Figure 3: Smokestacks pump pollution across Lampang province in Thailand. (Source: https://news.mongabay.com/2025/10/anguish-for-residents-as-thailands-most-polluting-coa

Conclusion

While renewable energy and decarbonisation are essential for addressing climate change, current pathways often shift environmental and health burdens onto forests and local communities. Mining, bioenergy expansion, and poorly designed energy infrastructure can degrade ecosystems, reduce biodiversity, and create inequitable health impacts. Therefore, balancing emissions reduction with forest integrity and human well-being is critical. Integrating forest-friendly technologies, such as floating solar, and considering the broader ecological and social implications of climate policies can help ensure that decarbonisation supports both planetary health and sustainable development goals.


References

Forest Declaration Assessment. (2025, October 14). Delivery on forest pledges massively off course with only five years until zero deforestation deadline [Press release]. https://forestdeclaration.org/press-release-forest-pledges-2025/

Ojha, H., Maraseni, T., Nightingale, A., & Bhattarai, B. (2019). Rescuing forests from the carbon trap. Forest Policy and Economics, 101, 15-18.
Perera, F. (2018). Pollution from fossil-fuel combustion is the leading environmental threat to global pediatric health and equity: Solutions exist. International journal of environmental research and public health, 15(1), 16.

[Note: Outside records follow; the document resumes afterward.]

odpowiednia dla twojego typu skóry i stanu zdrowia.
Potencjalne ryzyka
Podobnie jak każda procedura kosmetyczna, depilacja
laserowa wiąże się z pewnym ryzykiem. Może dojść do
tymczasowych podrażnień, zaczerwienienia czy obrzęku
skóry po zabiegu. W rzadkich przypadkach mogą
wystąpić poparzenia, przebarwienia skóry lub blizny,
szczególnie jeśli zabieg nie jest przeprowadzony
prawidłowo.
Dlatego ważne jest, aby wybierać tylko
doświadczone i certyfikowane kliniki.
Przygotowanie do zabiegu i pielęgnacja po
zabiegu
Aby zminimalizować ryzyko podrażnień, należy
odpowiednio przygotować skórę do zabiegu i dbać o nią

Rasolofomboahangy, V. (2025, December 17). Mining controversies: The hidden toll of green energy. Mongabay.
https://news.mongabay.com/2025/12/mining-controversies-the-hidden-toll-of-green-energy/

Tian, J., Culley, S. A., Maier, H. R., & Zecchin, A. C. (2024). Is renewable energy sustainable? Potential relationships between renewable energy production and the Sustainable Development Goals. npj Climate Action, 3(1), 35.